Getting the policy mix right – in Germany and the UK
It’s easy, when looking at the strongest economy in Europe, with low unemployment, a strong commitment to environmentalism, a vast array of world beating companies and a tradition of social solidarity, to imagine it to be some sort of economic perfection. But, of course, Germany faces its challenges like every other country. The constant need for economic renewal that goes with globalisation affects the Germans as it does everybody else.
For this reason, the OECD Economic Survey of Germany is an important document. The OECD is correct point out that Germany faces a cyclical return to slower growth. Moreover, Germany’s export-led model faces obvious problems if many of the countries to whom it exports face deficit reduction programmes and consequently falling demand. But I think there are serious flaws among the OECD’s prescriptions for Germany. The wrong policy mix won’t help Germany meet its challenges: it will only make matters worse.
The OECD is right to say that Germany must transform its growth model to thrive as a knowledge-based economy. Increasing the labour participation of women and older workers is also a point well made (as is improving the supply of childcare), although this is not the main issue affecting domestic demand. To boost demand at home, Germany must stop suppressing its wages. A minimum wage for those at the bottom end is necessary. Regarding those earning above the minimum wage, the jury is out on whether German unions deliberately moderate wage demands in return for job security or whether wage suppression is a demonstration that unions are not as strong as many think.
In tandem with boosting wages at home is a more general acceptance that, as a player in the global economy, Germany must import as well as export. That requires an acceptance in Berlin that world economic imbalances between surplus countries – including China and Germany – and deficit countries – including the US and much of Europe – are not sustainable in the longer term.

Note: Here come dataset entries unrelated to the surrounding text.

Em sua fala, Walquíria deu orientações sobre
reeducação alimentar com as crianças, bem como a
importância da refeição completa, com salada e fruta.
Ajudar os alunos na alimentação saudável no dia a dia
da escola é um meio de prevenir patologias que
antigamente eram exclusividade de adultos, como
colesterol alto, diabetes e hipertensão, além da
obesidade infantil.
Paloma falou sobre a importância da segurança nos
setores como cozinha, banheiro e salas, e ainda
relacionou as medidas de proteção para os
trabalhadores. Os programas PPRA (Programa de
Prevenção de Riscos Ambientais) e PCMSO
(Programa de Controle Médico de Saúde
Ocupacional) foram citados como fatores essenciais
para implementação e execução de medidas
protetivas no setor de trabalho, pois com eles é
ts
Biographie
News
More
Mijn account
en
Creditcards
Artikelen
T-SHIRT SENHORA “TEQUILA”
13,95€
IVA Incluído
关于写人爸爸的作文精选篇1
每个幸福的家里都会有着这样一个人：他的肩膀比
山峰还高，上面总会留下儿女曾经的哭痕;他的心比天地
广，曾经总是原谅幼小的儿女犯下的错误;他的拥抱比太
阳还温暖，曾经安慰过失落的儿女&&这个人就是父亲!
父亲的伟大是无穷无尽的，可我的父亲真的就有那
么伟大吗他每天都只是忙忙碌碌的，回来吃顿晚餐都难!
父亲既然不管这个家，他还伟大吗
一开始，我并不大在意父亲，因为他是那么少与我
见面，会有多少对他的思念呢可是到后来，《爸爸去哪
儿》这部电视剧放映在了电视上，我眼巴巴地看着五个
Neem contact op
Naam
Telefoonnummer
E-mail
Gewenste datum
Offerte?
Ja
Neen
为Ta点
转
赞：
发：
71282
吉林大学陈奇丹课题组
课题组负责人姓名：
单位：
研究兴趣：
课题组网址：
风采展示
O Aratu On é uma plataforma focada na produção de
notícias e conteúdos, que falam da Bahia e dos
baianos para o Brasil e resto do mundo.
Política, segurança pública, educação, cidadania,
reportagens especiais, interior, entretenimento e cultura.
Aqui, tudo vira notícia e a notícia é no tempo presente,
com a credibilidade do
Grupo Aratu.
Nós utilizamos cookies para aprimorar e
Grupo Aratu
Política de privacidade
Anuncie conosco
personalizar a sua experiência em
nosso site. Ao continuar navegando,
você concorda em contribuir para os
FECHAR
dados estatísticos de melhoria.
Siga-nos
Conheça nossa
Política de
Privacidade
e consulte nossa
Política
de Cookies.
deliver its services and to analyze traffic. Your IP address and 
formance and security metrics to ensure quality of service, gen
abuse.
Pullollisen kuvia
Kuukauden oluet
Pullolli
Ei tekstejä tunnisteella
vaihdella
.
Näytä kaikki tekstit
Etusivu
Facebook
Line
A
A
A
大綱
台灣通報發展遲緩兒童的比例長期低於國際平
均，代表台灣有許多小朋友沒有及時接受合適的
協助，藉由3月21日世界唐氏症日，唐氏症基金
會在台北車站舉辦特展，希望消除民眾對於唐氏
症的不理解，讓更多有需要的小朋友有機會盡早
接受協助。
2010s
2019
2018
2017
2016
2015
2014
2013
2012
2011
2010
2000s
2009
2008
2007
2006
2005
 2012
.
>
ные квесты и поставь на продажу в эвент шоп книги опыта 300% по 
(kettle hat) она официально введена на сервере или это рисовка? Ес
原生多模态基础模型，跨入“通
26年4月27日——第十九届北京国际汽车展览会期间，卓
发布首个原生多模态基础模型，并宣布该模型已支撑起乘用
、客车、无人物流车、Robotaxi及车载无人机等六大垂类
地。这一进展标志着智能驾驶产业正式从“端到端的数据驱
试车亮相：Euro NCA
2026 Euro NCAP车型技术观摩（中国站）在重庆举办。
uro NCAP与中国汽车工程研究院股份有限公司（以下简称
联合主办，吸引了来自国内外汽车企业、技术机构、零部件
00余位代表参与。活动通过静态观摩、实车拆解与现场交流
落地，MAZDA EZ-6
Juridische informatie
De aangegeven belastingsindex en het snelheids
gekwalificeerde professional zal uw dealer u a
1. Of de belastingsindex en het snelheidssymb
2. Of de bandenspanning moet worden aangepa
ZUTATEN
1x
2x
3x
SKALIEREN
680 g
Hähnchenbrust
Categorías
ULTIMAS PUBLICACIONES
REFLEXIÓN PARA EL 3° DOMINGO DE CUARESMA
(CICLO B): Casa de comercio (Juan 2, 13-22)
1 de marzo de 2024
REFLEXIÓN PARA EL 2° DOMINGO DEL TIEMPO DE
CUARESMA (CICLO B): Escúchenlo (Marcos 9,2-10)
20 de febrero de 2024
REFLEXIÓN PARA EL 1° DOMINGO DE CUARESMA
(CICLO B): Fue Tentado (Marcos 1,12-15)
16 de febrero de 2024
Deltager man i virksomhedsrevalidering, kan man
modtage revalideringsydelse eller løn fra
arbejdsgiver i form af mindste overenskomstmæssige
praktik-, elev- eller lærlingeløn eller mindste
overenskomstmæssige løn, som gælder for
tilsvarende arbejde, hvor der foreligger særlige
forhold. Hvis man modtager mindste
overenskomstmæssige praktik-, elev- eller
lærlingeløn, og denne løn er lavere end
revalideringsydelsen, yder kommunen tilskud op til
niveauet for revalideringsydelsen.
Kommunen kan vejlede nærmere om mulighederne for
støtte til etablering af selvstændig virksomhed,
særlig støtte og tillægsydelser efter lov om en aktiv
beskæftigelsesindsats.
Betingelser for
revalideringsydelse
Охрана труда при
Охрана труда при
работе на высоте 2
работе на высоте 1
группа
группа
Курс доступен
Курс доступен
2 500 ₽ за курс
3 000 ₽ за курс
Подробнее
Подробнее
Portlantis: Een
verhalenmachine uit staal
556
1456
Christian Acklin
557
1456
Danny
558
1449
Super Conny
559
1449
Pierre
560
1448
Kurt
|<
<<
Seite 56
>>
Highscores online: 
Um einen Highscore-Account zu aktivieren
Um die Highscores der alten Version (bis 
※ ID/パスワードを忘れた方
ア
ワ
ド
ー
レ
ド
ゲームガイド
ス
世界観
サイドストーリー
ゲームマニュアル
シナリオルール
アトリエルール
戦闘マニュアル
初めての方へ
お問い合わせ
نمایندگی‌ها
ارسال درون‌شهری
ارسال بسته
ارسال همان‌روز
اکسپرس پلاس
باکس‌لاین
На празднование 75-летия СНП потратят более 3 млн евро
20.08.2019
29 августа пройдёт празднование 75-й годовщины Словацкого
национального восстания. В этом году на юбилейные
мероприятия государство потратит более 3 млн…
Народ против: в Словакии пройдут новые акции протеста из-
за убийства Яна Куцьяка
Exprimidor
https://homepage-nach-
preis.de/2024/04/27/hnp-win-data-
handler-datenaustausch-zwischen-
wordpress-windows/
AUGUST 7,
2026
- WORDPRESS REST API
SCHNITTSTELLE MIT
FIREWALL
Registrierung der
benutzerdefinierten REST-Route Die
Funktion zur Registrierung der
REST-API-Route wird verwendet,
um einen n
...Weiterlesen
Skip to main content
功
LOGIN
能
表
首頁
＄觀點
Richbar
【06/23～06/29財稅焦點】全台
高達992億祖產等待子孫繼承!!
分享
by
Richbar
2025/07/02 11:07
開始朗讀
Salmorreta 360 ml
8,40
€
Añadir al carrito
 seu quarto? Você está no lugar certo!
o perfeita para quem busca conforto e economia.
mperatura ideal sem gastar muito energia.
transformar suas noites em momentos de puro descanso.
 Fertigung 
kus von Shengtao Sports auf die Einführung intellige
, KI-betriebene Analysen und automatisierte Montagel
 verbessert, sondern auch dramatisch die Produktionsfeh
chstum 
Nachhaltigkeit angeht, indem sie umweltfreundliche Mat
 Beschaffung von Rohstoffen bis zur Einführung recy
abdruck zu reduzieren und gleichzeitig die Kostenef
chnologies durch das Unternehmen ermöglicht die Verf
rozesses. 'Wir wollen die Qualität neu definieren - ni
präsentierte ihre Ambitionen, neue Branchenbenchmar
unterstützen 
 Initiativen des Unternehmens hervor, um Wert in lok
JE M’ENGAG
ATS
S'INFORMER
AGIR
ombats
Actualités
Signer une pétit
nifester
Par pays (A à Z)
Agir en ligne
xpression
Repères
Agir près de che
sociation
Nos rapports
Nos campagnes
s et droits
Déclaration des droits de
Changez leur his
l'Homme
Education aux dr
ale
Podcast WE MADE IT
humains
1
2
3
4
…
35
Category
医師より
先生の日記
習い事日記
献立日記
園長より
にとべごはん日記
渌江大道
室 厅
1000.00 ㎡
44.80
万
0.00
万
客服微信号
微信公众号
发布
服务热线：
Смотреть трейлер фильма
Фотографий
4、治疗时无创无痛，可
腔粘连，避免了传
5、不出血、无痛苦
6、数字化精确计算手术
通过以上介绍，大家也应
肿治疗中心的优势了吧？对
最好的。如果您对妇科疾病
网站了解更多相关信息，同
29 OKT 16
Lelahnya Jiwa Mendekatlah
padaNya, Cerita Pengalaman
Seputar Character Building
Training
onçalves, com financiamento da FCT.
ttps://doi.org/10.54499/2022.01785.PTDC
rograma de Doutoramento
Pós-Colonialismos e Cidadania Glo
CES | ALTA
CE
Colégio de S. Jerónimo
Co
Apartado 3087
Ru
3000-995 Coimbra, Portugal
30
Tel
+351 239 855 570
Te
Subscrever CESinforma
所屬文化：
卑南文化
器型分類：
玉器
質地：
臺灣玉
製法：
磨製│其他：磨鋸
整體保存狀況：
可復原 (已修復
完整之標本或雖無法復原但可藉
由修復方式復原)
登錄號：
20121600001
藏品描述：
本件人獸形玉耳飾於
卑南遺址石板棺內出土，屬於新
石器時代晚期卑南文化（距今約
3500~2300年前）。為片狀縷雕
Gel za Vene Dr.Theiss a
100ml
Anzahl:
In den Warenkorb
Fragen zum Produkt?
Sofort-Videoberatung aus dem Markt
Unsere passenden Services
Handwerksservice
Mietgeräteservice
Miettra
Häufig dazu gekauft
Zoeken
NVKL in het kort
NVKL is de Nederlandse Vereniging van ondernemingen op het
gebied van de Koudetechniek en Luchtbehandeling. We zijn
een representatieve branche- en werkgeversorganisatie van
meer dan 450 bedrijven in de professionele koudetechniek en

But my main concern with the OECD report comes in the quote from its Secretary General, Angel Gurria. Mr Gurria says: “Many other countries are looking at the German mix of labour market reforms, social partners’ constructive flexiblity and sound fiscal policy”. It is not labour market reforms, that old chestnut, that has made Germany Europe’s strongest economy in the last sixty years. The main reasons for that strength are Germany’s record of skills investment, its powerful mittelstand of medium sized companies, and its Social Market Model, that does involve constructive flexibility, but that also gives works council representatives, usually trade unionists, a powerful place in determining company decisions, supporting corporate growth while also defending their members. Germany has also had successive governments, Social Democrat and Christian Democrat, who have been prepared to make strategic interventions in support of key industrial sectors, rather than adopting an attitude that says the market rules and the devil take the hindmost.
These issues are explored in the TUC policy paper, ‘German Lessons’. I hope Vince Cable has read his copy. I don’t agree with some of what he says, but I was very impressed with his call for a long-term plan for industry, as reported in the FT earlier this week. Winning this argument with the Treasury is another matter, of course, but Vince hit many of the right notes in his letter to the Prime Minister and the DPM. As in Germany, we need to get the policy mix right, but Vince seems to acknowledge the scale of the problem and that’s a good place to start.